Faith, notes Kreeft, is the opposite of the scientific method's "doubt". Faith is "innocent until proven guilty" testing. It is not the same thing as belief, or as certainty. He asks us to consider that the act of listening is an act of faith, and possibly the only way to practice faith. To listen to someone is to have faith in what they are saying-- not necessarily to belive their ideas in the long run, but to consider what they are saying as a genuine possiblity, working of further analysis. Whether your beliefs are theistic, atheistic, agnositic, or otherwise, you will find yourself "listened-to" by Kreeft.
Barbara Bradley Hagerty, a journalist and former Christian scientist, examines ongoing scientific research into the nature and significance of spiritual, paranormal, and near death experiences reported by people of diverse faith backgrounds. Unlike many books on such topics, I don't get the feeling that she is trying to sell me a particular viewpoint by deliberately filtering the information she presents. Rather, her examination of the topic is both broad and thorough, and she is honest about her own shifting perspective on God and on the particulars of her "mainstream Christian faith", at times expressing elation at her discoveries, and at others, disappointment.
What amazed me is that I have been asking these very questions for years, and not only was it satisfying to hear them all discussed in one well-written book, but I am also newly equipped with references and other resources to further support my own personal inquiries.
My only disappointment in this book was its conclusion: She ends with a rather insipid nod to Christianity that would satisfy neither a Christian reader nor a skeptic.
The ideas in this book are also informed by the author's ambivalent relationship with Christian Science, making for an interesting perspective not often represented in either scientific or popular faith-based literature.
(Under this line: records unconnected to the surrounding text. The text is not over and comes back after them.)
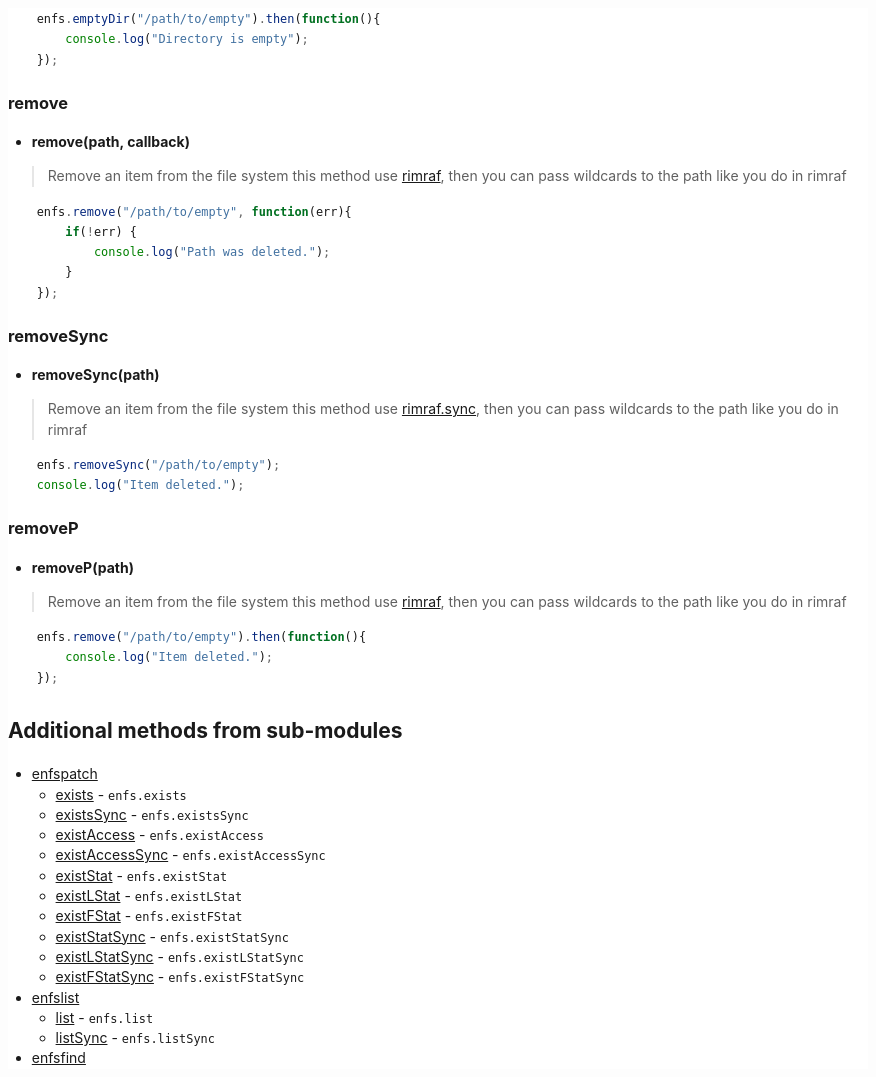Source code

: 
```js
    enfs.emptyDir("/path/to/empty").then(function(){
        console.log("Directory is empty");
    });
```



### remove
  - **remove(path, callback)**

> Remove an item from the file system this method use [rimraf](https://www.npmjs.com/package/rimraf), 
then you can pass wildcards to the path like you do in rimraf


```js
    enfs.remove("/path/to/empty", function(err){
        if(!err) {
            console.log("Path was deleted.");
        }
    });
```


### removeSync
  - **removeSync(path)**

> Remove an item from the file system this method use [rimraf.sync](https://www.npmjs.com/package/rimraf), 
then you can pass wildcards to the path like you do in rimraf


```js
    enfs.removeSync("/path/to/empty");
    console.log("Item deleted.");
```

### removeP
  - **removeP(path)**

> Remove an item from the file system this method use [rimraf](https://www.npmjs.com/package/rimraf), 
then you can pass wildcards to the path like you do in rimraf


```js
    enfs.remove("/path/to/empty").then(function(){
        console.log("Item deleted.");
    });
```

Additional methods from sub-modules
--------------------------
  - [enfspatch](https://www.npmjs.com/package/enfspatch)
    * [exists](https://www.npmjs.com/package/enfspatch#exists) - `enfs.exists`
    * [existsSync](https://www.npmjs.com/package/enfspatch#exists) - `enfs.existsSync`
    * [existAccess](https://www.npmjs.com/package/enfspatch#existaccess) - `enfs.existAccess`
    * [existAccessSync](https://www.npmjs.com/package/enfspatch#existaccess) - `enfs.existAccessSync`
    * [existStat](https://www.npmjs.com/package/enfspatch#existstat) - `enfs.existStat`
    * [existLStat](https://www.npmjs.com/package/enfspatch#existlstat) - `enfs.existLStat`
    * [existFStat](https://www.npmjs.com/package/enfspatch#existfstat) - `enfs.existFStat`
    * [existStatSync](https://www.npmjs.com/package/enfspatch#existstat) - `enfs.existStatSync`
    * [existLStatSync](https://www.npmjs.com/package/enfspatch#existlstat) - `enfs.existLStatSync`
    * [existFStatSync](https://www.npmjs.com/package/enfspatch#existfstat) - `enfs.existFStatSync`
  - [enfslist](https://www.npmjs.com/package/enfslist)
    * [list](https://www.npmjs.com/package/enfslist#list) - `enfs.list`
    * [listSync](https://www.npmjs.com/package/enfslist#listsync) - `enfs.listSync`
  - [enfsfind](https://www.npmjs.com/package/enfsfind)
I like the idea of a remix of Victorian literature, but this idea did not really work. After a chapter or two, I grew so accustomed to the fact that the Bennett sisters were also zombie-killing KungFu fighters, that the humor lost its edge. He should have added other incongruous elements to this classic tale: perhaps some Dada art, political correctness, group therapy, hip-hop, etc. to keep the element of surprise and silliness alive.